Voltou a pensar na sua menina. Sentiu uma vontade imensa de resgatá-la. Como esquecera-se de cuidar dela? Como estaria hoje? Teria crescido? Examinou suas próprias pernas, ainda fortes. Pernas que ainda podiam correr e suspirou profundamente, um suspiro arrastado, como arrastados e profundos eram todos os seus suspiros, e, decidiu voltar. Percorrer o caminho inverso, andar para trás em busca de sua menina, descobrir onde a havia esquecido. Exatamente em que local houve o desencontro dela com a menina que ela era?

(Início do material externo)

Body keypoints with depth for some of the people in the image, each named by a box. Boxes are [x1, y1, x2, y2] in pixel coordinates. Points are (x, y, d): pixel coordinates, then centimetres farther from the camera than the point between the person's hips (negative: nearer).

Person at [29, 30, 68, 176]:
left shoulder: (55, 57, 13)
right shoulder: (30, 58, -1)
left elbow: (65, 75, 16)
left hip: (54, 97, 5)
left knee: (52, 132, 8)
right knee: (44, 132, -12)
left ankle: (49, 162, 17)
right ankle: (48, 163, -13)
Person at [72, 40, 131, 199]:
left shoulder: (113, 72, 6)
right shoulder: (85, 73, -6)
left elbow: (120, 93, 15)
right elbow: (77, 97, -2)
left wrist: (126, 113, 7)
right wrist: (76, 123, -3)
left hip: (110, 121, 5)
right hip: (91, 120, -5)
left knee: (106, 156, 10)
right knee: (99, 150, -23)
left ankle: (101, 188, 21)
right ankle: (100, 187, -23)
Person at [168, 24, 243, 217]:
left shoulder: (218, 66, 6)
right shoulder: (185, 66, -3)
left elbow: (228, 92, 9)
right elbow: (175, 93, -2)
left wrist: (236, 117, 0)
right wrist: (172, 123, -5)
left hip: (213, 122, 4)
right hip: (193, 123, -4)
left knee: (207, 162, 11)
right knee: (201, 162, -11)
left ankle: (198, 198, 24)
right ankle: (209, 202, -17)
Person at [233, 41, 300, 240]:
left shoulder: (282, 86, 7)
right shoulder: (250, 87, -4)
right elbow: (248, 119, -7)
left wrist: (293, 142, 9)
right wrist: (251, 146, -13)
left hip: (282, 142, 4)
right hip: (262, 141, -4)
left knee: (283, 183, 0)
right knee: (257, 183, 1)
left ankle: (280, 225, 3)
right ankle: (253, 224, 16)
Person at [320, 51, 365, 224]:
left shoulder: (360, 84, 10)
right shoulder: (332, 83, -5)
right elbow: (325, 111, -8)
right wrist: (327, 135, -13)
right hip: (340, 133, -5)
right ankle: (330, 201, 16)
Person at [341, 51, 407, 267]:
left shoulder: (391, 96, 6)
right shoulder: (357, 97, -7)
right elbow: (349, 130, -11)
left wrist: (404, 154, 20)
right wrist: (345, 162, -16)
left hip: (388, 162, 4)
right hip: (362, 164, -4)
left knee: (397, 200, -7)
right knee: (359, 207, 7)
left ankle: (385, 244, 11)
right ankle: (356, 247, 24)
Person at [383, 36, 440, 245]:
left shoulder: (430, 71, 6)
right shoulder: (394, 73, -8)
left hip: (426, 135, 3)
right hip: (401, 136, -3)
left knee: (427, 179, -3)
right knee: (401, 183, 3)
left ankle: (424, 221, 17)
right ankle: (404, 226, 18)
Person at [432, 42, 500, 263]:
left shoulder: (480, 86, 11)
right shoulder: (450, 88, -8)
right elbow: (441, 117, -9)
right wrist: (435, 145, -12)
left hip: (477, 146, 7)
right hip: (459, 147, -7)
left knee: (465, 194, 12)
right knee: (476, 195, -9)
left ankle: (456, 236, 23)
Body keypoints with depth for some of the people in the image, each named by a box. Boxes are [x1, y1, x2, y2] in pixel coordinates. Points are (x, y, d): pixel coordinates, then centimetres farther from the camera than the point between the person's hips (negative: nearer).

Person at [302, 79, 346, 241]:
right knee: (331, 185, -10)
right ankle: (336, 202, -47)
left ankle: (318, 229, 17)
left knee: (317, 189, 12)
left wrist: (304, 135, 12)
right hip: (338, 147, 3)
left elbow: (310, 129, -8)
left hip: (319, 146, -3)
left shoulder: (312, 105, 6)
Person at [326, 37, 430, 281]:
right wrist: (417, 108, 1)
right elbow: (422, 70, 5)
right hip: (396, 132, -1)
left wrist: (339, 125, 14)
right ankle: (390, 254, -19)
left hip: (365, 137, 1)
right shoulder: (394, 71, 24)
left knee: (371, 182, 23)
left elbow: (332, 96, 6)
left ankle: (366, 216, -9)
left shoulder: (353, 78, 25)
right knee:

Percebeu pelas frestas embaixo da porta, que já estava amanhecendo. Um lusco-fusco ainda, mas não tardaria a aparecer o sol. A mulher não se mexeu. Visualizava um parque de diversões. As vozes, a música, um som rouco de vinil arranhado no alto falante "de Augusto Flávio para sua amada Mariléa", e a roda gigante... ah, a roda gigante... as luzes coloridas... E teve a certeza: foi lá, na roda gigante, no fascínio das luzes, que ela desencontrou-se da menina. Um arrepio passou pelas suas costas. Um misto de medo, ansiedade, alegria. Segurou dentro do peito seu pequeno sonho (como pequenos haviam sido todos os seus sonhos antes deste) e resolveu tomar um copo d' água; estava com a boca seca. Longe, um galo cantou sua homenagem ao dia, despedindo-se da madrugada. As primeiras buzinas tocavam, ouviam-se passos na rua. A mulher não escutou. Surgiam descompassados na sua cabeça, fragmentos de música, "meu calhambeque bi-bi...", rodando no vinil desgastado. 

Lembrou-se que precisava arrumar-se. Não podia encontrar-se com a menina como estava, com roupa de andar em casa. Rapidamente - de repente tinha pressa -, a mulher vestiu seu melhor vestido, penteou os cabelos, colocou perfume. Olhando-se no espelho do guarda-roupa, compreendeu que era outra. Já não era magra, nem míope. Teve medo da menina não a reconhecer. Entendeu então, porque a havia deixado para trás: a mulher não permitiu que a menina crescesse. Havia abandonado-a lá, sozinha, porque não tinha mais tempo para ela. Ela sim, a mulher, crescera e precisava então, fazer coisas importantes. Só que nunca as fazia, porque as coisas importantes nunca vinham. "Amanhã as coisas importantes chegarão". Mas o amanhã era muito lento, como todos os seus amanhãs antes deste, e demorava a chegar. 

Tudo o que tinha a fazer era ir buscá-la. Observá-la, acolhê-la. Contar que a vida era dura, sim, complicada demais, mas que vale a pena. Que ela, a menina, precisa crescer enfim. E explicar tudo com um grande sorriso - agora tudo era novamente grande -. deixar chegar o amanhã... iria ensinar a menina a ser feliz. 

Sua menina estava lá, sentada, olhando as luzes da roda gigante. E não parecia perdida. Estava lá, esperando simplesmente. A mulher chegou de mansinho, apreensiva, com medo de não ser aceita, mas a menina segurou a sua mão. E de repente tudo ficou colorido. A roda gigante rodopiava deixando-a entontecida com as suas luzes, a música animava as pessoas que riam e comiam algodão doce. A menina e a mulher caminharam e logo em seguida correram satisfeitas.

O sol chegou totalmente, iluminando o dia, a rua e a casa da mulher. Ela abriu a janela. O céu, agora de um azul arroxeado, brilhou, doendo nos seus olhos apertados de luz. Respirou fundo, deu bom dia para vizinha que estendia roupas no varal, sorriu para o gato que caminhava cauteloso sobre o muro, acertou o relógio digital e foi dormir em paz.